Terri Laxton Brooks

Terri Laxton Brooks was born in Reedsburg, Wisconsin, a small town surrounded by cornfields. Her early efforts at reporting were in high school, where, with her typing teacher’s permission, she created a student newspaper and cajoled friends into distribution.

The first in her family to go to college, she attended the University of Wisconsin in Madison with money from tips she saved from waitressing jobs—first, at the age of thirteen, in the Reedsburg Coffee Shop; and, in college during summer and winter vacations in the nearby village of Rock Springs (population today: 362). There, at a dusty crossroads, the Behnke family owned and ran a popular family restaurant and bar that drew farmers and townsfolk, as well as a sprinkle of tourists.  As they were closing each night, the Behnkes gave food to Terri to take home to her poor and struggling family.
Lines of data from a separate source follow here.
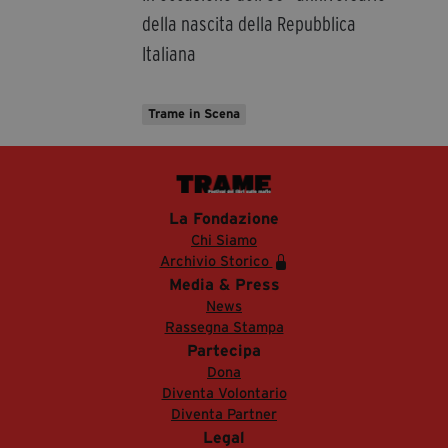
della nascita della Repubblica
Italiana
Trame in Scena
La Fondazione
Chi Siamo
Archivio Storico
Media & Press
News
Rassegna Stampa
Partecipa
Dona
Diventa Volontario
Diventa Partner
Legal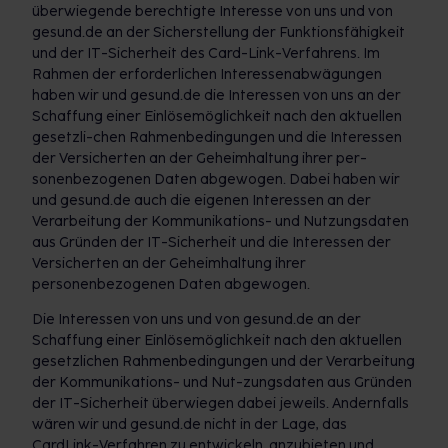
überwiegende berechtigte Interesse von uns und von
gesund.de an der Sicherstellung der Funktionsfähigkeit
und der IT-Sicherheit des Card-Link-Verfahrens. Im
Rahmen der erforderlichen Interessenabwägungen
haben wir und gesund.de die Interessen von uns an der
Schaffung einer Einlösemöglichkeit nach den aktuellen
gesetzli-chen Rahmenbedingungen und die Interessen
der Versicherten an der Geheimhaltung ihrer per-
sonenbezogenen Daten abgewogen. Dabei haben wir
und gesund.de auch die eigenen Interessen an der
Verarbeitung der Kommunikations- und Nutzungsdaten
aus Gründen der IT-Sicherheit und die Interessen der
Versicherten an der Geheimhaltung ihrer
personenbezogenen Daten abgewogen.
Die Interessen von uns und von gesund.de an der
Schaffung einer Einlösemöglichkeit nach den aktuellen
gesetzlichen Rahmenbedingungen und der Verarbeitung
der Kommunikations- und Nut-zungsdaten aus Gründen
der IT-Sicherheit überwiegen dabei jeweils. Andernfalls
wären wir und gesund.de nicht in der Lage, das
CardLink-Verfahren zu entwickeln, anzubieten und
During those years of waitressing, Terri wrote profiles of the local country customers to whom she served deep-fried fish from nearby streams, beef slaughtered up the road, and hand-cut fries. After college, she shocked her mother by leaving Wisconsin for Illinois, where she had a job waiting for her at the Chicago Tribune. At the newspaper, she fought for the right to be a national newsroom reporter--positions  that women were seldom allowed.  She was on the team that won a Pulitzer Prize in Investigative Reporting for its coverage of vote fraud. Despite her advocacy for equal rights for women reporters, little changed and Terri ultimately quit because of sexual harassment and discrimination.

Her marriage to her childhood sweetheart was drifting into divorce when she left Chicago and moved to New York City. From her two-room garden apartment on West 12th Street in Greenwich Village, she wrote and published her first two nonfiction books. Most of her early work was published under the name Terri Schultz.
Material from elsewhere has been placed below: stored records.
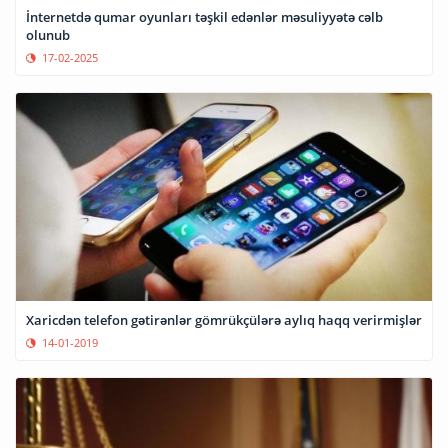
İnternetdə qumar oyunları təşkil edənlər məsuliyyətə cəlb
olunub
17-02-2025
Xaricdən telefon gətirənlər gömrükçülərə aylıq haqq verirmişlər
14-01-2019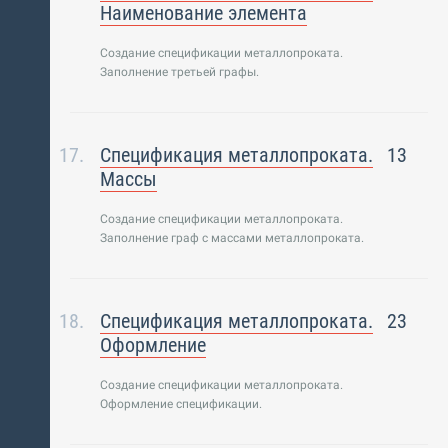
Наименование элемента
Создание спецификации металлопроката.
Заполнение третьей графы.
Спецификация металлопроката.
13
Массы
Создание спецификации металлопроката.
Заполнение граф с массами металлопроката.
Спецификация металлопроката.
23
Оформление
Создание спецификации металлопроката.
Оформление спецификации.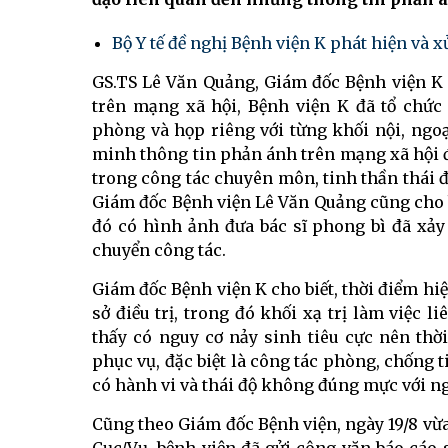
Bộ Y tế đề nghị Bệnh viện K phát hiện và x
GS.TS Lê Văn Quảng, Giám đốc Bệnh viện K 
trên mạng xã hội, Bệnh viện K đã tổ chức
phòng và họp riêng với từng khối nội, ngo
minh thông tin phản ánh trên mạng xã hội đ
trong công tác chuyên môn, tinh thần thái đ
Giám đốc Bệnh viện Lê Văn Quảng cũng cho b
đó có hình ảnh đưa bác sĩ phong bì đã xảy r
chuyển công tác.
Giám đốc Bệnh viện K cho biết, thời điểm hiện 
sở điều trị, trong đó khối xạ trị làm việc l
thấy có nguy cơ nảy sinh tiêu cực nên thờ
phục vụ, đặc biệt là công tác phòng, chống t
có hành vi và thái độ không đúng mực với n
Cũng theo Giám đốc Bệnh viện, ngày 19/8 vừa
When New York University invited Terri to teach in the Department of Journalism, she planned to stay one semester but stayed 18 years, remarried, gave birth to her son, received tenure and became Department Chair. During that time she also received a Masters’ degree from St. John’s College Great Books program. Terri was valedictorian speaker at her graduation commencement, where she compared the reporting of Herodotus and Thucydides with modern journalism.

After nearly two decades at her beloved NYU, Terri accepted the position of Dean of the School of Communications at Penn State in Happy Valley. Under Terri’s leadership the struggling young school, part of the College of Arts & Sciences, saw a significant increase in fundraising, student enrollment, faculty diversity, national recognition, and quality of faculty research. With its growth and success it became, before she left, a full-fledged College of its own in the university.

She received a Fulbright to study the press in India, and later served for six years on the Fulbright Board.

Terri spent her Junior Year Abroad at the Université d’Aix-en-Provence. She still speaks French with an accent Provençal.

Of all Terri’s accomplishments, her most treasured is her son.